Estrogen during pregnancy
During pregnancy, hormones rise slowly and steadily. Many women report experiencing a “rollercoaster of emotions”. This is due to hormonal fluctuations. However, just as many women feel happier and more balanced during pregnancy than before. This is most likely due to the activating effect of estrogen in combination with the more relaxing effect of progesterone.
Estrogens in food
When we talk about foods with estrogen, we usually mean the so-called phyto-estrogens. These are secondary plant substances that can be divided into three groups: isoflavones, lignans and coumestans. These plant substances are similar in structure and function to an effective natural form of estrogen. You can think of them as a plant-based estrogen substitute. Lignans and isoflavones are the more important phyto-estrogens. Soybeans and products made from them, such as tofu, tempeh and miso, are particularly rich in isoflavones. Lignans are found mainly in flaxseed and in smaller amounts in other seeds such as pumpkin seeds.
Foods that contain natural estrogen
Foods that contain phyto-estrogens are also commonly considered ‘natural estrogen substitutes’. Phyto-estrogens are found in abundance in the following foods:
Soybeans and soy products
These include edamame (soybeans), tofu, tempeh and also miso paste.
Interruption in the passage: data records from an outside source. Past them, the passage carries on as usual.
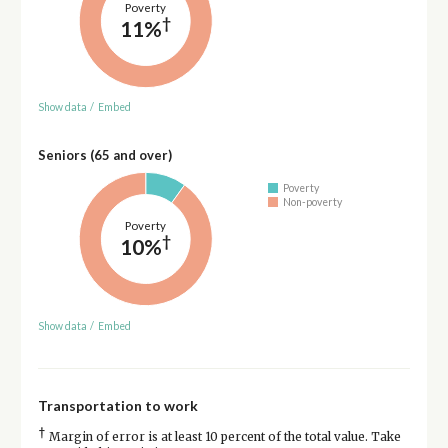
Poverty
†
11%
Show data
/
Embed
Seniors (65 and over)
Poverty
Non-poverty
Poverty
†
10%
Show data
/
Embed
Transportation to work
†
Margin of error is at least 10 percent of the total value. Take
Fermentation (miso and tempeh) can increase the concentration of phyto-estrogens and improve their bioavailability.
Seeds & Kernels: Linseeds, Pumpkin Seeds
Flax seeds in particular are highly recommended, as they also have a positive effect on the digestive system. Freshly ground, they can easily be stored in the refrigerator and 1-2 teaspoons should be consumed daily.
Dried apricots, dates and plums. Apart from phyto-estrogens and fibre, these dried fruits also contain a variety of vitamins and minerals.
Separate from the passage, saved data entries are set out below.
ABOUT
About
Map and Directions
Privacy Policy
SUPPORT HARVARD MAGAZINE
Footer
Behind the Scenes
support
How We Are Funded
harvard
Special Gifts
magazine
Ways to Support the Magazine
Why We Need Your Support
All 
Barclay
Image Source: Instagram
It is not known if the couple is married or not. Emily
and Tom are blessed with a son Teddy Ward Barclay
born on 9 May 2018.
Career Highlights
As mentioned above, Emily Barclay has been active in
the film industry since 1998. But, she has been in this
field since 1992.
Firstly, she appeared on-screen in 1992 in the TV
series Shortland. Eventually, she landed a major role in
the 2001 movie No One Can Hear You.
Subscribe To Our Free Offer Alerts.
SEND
Cruciferous vegetables such as cauliflower, broccoli and brussel sprouts are also among the foods that contain phyto-estrogens.
Berries not only contain many antioxidants, vitamins and fibre, but also natural (phyto-)estrogen.
Beans & Peas
Phyto-estrogens are also found in beans and peas.
Onion & Garlic
Onion and garlic contain phyto-estrogens, but also prebiotics that serve as food for our gut bacteria and can thus promote good gut health.
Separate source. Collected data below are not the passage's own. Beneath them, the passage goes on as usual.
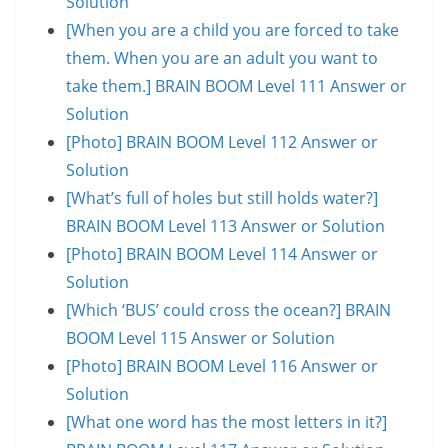
Solution
[When you are a child you are forced to take
them. When you are an adult you want to
take them.] BRAIN BOOM Level 111 Answer or
Solution
[Photo] BRAIN BOOM Level 112 Answer or
Solution
[What’s full of holes but still holds water?]
BRAIN BOOM Level 113 Answer or Solution
[Photo] BRAIN BOOM Level 114 Answer or
Solution
[Which ‘BUS’ could cross the ocean?] BRAIN
BOOM Level 115 Answer or Solution
[Photo] BRAIN BOOM Level 116 Answer or
Solution
[What one word has the most letters in it?]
Herbs and medicinal plants
Sage is said to contain substances that have an estrogen-like effect. The herb is believed to be able to effectively balance female hormones.
Red clover is known for its high phyto-estrogen content and is said to be effective in relieving not only menstrual-related problems, but also menopausal-related discomfort.
St. John's wort
This medicinal plant is said to have a mood-lifting effect and a balancing effect on the psyche. St. John’s wort is said to be particularly helpful in cases of estrogen deficiency.
Compensating for deficiencies with estrogen-boosting foods
As the plant equivalent of the body’s own estrogens, phyto-estrogens can bind to the estrogen receptors in the body and thus compensate for a hormone deficiency.